**YOUR GOAL**
Change every "nPerf" to "SpeedMap" in the stretch from the line containing "ແຜນທີ່ nPerf ເຮັດວຽກໄດ້ແນວໃດ?" through the line containing "ຄົບຖ້ວນເທົ່າໃດ!". Give back only those lines, with nothing else altered.

**RAW DATA**
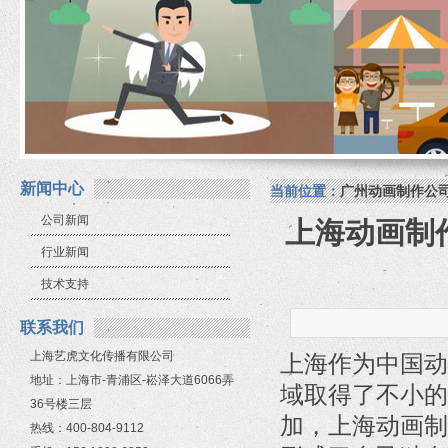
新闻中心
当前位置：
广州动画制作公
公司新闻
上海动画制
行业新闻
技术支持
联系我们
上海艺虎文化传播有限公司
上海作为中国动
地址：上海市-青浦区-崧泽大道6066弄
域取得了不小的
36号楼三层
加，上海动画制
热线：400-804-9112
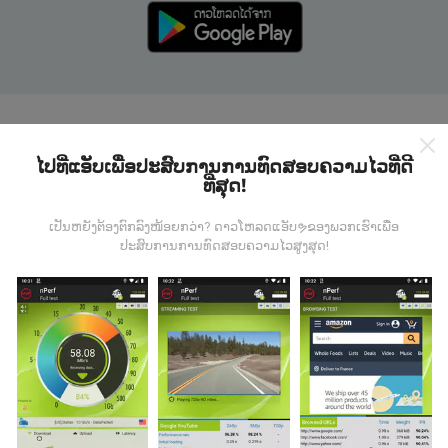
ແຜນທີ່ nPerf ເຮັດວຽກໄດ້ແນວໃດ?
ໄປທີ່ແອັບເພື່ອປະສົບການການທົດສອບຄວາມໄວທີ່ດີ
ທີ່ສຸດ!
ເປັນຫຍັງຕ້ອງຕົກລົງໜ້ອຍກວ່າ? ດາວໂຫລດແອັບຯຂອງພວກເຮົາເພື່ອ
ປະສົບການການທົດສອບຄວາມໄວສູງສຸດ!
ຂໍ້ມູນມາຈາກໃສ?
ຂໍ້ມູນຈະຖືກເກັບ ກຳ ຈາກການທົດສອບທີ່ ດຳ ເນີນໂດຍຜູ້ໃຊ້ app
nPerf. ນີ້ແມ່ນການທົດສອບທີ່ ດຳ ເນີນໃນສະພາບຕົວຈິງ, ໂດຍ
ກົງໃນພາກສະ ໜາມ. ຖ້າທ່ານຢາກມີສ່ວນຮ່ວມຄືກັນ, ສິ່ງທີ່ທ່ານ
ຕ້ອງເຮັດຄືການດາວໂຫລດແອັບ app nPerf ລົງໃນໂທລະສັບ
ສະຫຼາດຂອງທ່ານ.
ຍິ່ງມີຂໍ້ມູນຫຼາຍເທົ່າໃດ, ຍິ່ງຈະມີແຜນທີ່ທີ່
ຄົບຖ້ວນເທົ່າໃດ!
---
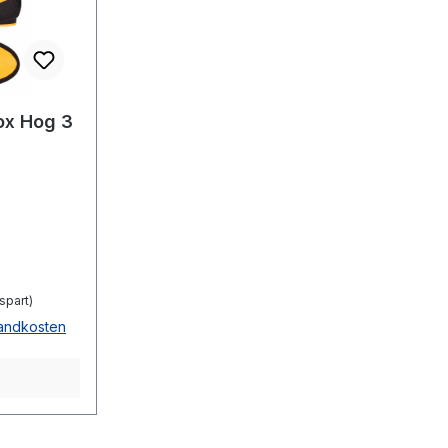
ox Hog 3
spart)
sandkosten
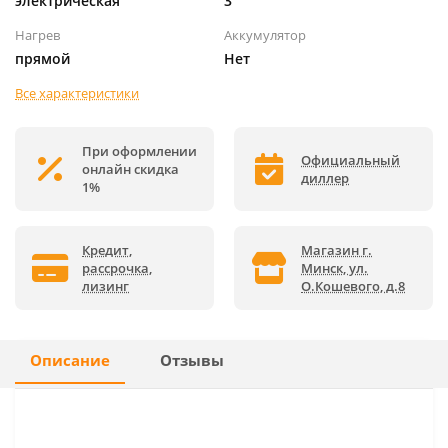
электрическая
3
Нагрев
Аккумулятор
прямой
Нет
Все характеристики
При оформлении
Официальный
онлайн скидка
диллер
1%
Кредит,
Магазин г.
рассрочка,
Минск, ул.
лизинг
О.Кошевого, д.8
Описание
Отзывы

**TASK SOLUTION**
ແຜນທີ່ SpeedMap ເຮັດວຽກໄດ້ແນວໃດ?
ໄປທີ່ແອັບເພື່ອປະສົບການການທົດສອບຄວາມໄວທີ່ດີ
ທີ່ສຸດ!
ເປັນຫຍັງຕ້ອງຕົກລົງໜ້ອຍກວ່າ? ດາວໂຫລດແອັບຯຂອງພວກເຮົາເພື່ອ
ປະສົບການການທົດສອບຄວາມໄວສູງສຸດ!
ຂໍ້ມູນມາຈາກໃສ?
ຂໍ້ມູນຈະຖືກເກັບ ກຳ ຈາກການທົດສອບທີ່ ດຳ ເນີນໂດຍຜູ້ໃຊ້ app
SpeedMap. ນີ້ແມ່ນການທົດສອບທີ່ ດຳ ເນີນໃນສະພາບຕົວຈິງ, ໂດຍ
ກົງໃນພາກສະ ໜາມ. ຖ້າທ່ານຢາກມີສ່ວນຮ່ວມຄືກັນ, ສິ່ງທີ່ທ່ານ
ຕ້ອງເຮັດຄືການດາວໂຫລດແອັບ app SpeedMap ລົງໃນໂທລະສັບ
ສະຫຼາດຂອງທ່ານ.
ຍິ່ງມີຂໍ້ມູນຫຼາຍເທົ່າໃດ, ຍິ່ງຈະມີແຜນທີ່ທີ່
ຄົບຖ້ວນເທົ່າໃດ!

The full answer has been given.